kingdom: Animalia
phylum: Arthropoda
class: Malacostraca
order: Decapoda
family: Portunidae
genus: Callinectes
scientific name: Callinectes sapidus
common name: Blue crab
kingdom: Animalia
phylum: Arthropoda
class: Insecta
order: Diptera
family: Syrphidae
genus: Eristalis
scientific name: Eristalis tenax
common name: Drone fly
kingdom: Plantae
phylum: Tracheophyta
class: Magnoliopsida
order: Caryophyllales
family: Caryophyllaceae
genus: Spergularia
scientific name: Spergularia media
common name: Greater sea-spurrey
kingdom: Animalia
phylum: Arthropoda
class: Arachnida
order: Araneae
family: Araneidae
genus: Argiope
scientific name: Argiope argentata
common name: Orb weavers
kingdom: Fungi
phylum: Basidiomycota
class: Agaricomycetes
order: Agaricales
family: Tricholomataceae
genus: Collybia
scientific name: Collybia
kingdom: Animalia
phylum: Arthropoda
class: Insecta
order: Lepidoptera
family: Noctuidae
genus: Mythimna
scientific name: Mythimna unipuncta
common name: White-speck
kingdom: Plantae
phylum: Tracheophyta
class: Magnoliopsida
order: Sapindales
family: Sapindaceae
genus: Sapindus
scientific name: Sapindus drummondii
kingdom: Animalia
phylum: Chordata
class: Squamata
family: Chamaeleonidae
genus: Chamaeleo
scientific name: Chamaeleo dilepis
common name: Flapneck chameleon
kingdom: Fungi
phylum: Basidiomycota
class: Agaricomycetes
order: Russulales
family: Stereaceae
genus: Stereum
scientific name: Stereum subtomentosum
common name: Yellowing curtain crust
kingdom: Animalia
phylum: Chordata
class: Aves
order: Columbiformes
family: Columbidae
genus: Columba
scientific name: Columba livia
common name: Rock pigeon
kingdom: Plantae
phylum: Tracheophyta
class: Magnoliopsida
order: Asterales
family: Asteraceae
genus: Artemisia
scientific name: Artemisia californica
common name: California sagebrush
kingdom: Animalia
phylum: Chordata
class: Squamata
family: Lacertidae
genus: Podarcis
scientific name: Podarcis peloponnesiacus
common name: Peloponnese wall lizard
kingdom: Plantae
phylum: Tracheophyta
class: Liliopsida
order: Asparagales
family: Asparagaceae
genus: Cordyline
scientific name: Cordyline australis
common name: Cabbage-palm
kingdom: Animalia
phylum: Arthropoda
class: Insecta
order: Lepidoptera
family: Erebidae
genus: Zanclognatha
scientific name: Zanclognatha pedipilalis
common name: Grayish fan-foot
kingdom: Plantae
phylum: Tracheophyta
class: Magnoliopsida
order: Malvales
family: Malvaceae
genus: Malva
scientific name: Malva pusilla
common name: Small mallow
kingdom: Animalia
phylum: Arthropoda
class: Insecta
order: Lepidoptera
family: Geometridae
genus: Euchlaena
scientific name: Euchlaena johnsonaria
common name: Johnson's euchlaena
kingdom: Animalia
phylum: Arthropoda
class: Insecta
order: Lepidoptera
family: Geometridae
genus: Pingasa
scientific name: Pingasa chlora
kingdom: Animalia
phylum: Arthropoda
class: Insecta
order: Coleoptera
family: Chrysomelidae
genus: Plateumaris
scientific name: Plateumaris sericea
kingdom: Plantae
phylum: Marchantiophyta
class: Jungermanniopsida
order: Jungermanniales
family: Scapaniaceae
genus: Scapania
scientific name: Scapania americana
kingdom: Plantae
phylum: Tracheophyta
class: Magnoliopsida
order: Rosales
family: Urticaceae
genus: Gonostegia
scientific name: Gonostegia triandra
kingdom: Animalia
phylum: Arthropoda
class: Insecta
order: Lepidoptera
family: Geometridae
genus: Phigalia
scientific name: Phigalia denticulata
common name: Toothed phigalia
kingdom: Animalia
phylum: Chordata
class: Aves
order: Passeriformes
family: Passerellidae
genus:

:::::

> [INSTRUCTION] Copy every line of the records above without changing anything, from the first line to the last.

> [ANSWER]
kingdom: Animalia
phylum: Arthropoda
class: Malacostraca
order: Decapoda
family: Portunidae
genus: Callinectes
scientific name: Callinectes sapidus
common name: Blue crab
kingdom: Animalia
phylum: Arthropoda
class: Insecta
order: Diptera
family: Syrphidae
genus: Eristalis
scientific name: Eristalis tenax
common name: Drone fly
kingdom: Plantae
phylum: Tracheophyta
class: Magnoliopsida
order: Caryophyllales
family: Caryophyllaceae
genus: Spergularia
scientific name: Spergularia media
common name: Greater sea-spurrey
kingdom: Animalia
phylum: Arthropoda
class: Arachnida
order: Araneae
family: Araneidae
genus: Argiope
scientific name: Argiope argentata
common name: Orb weavers
kingdom: Fungi
phylum: Basidiomycota
class: Agaricomycetes
order: Agaricales
family: Tricholomataceae
genus: Collybia
scientific name: Collybia
kingdom: Animalia
phylum: Arthropoda
class: Insecta
order: Lepidoptera
family: Noctuidae
genus: Mythimna
scientific name: Mythimna unipuncta
common name: White-speck
kingdom: Plantae
phylum: Tracheophyta
class: Magnoliopsida
order: Sapindales
family: Sapindaceae
genus: Sapindus
scientific name: Sapindus drummondii
kingdom: Animalia
phylum: Chordata
class: Squamata
family: Chamaeleonidae
genus: Chamaeleo
scientific name: Chamaeleo dilepis
common name: Flapneck chameleon
kingdom: Fungi
phylum: Basidiomycota
class: Agaricomycetes
order: Russulales
family: Stereaceae
genus: Stereum
scientific name: Stereum subtomentosum
common name: Yellowing curtain crust
kingdom: Animalia
phylum: Chordata
class: Aves
order: Columbiformes
family: Columbidae
genus: Columba
scientific name: Columba livia
common name: Rock pigeon
kingdom: Plantae
phylum: Tracheophyta
class: Magnoliopsida
order: Asterales
family: Asteraceae
genus: Artemisia
scientific name: Artemisia californica
common name: California sagebrush
kingdom: Animalia
phylum: Chordata
class: Squamata
family: Lacertidae
genus: Podarcis
scientific name: Podarcis peloponnesiacus
common name: Peloponnese wall lizard
kingdom: Plantae
phylum: Tracheophyta
class: Liliopsida
order: Asparagales
family: Asparagaceae
genus: Cordyline
scientific name: Cordyline australis
common name: Cabbage-palm
kingdom: Animalia
phylum: Arthropoda
class: Insecta
order: Lepidoptera
family: Erebidae
genus: Zanclognatha
scientific name: Zanclognatha pedipilalis
common name: Grayish fan-foot
kingdom: Plantae
phylum: Tracheophyta
class: Magnoliopsida
order: Malvales
family: Malvaceae
genus: Malva
scientific name: Malva pusilla
common name: Small mallow
kingdom: Animalia
phylum: Arthropoda
class: Insecta
order: Lepidoptera
family: Geometridae
genus: Euchlaena
scientific name: Euchlaena johnsonaria
common name: Johnson's euchlaena
kingdom: Animalia
phylum: Arthropoda
class: Insecta
order: Lepidoptera
family: Geometridae
genus: Pingasa
scientific name: Pingasa chlora
kingdom: Animalia
phylum: Arthropoda
class: Insecta
order: Coleoptera
family: Chrysomelidae
genus: Plateumaris
scientific name: Plateumaris sericea
kingdom: Plantae
phylum: Marchantiophyta
class: Jungermanniopsida
order: Jungermanniales
family: Scapaniaceae
genus: Scapania
scientific name: Scapania americana
kingdom: Plantae
phylum: Tracheophyta
class: Magnoliopsida
order: Rosales
family: Urticaceae
genus: Gonostegia
scientific name: Gonostegia triandra
kingdom: Animalia
phylum: Arthropoda
class: Insecta
order: Lepidoptera
family: Geometridae
genus: Phigalia
scientific name: Phigalia denticulata
common name: Toothed phigalia
kingdom: Animalia
phylum: Chordata
class: Aves
order: Passeriformes
family: Passerellidae
genus:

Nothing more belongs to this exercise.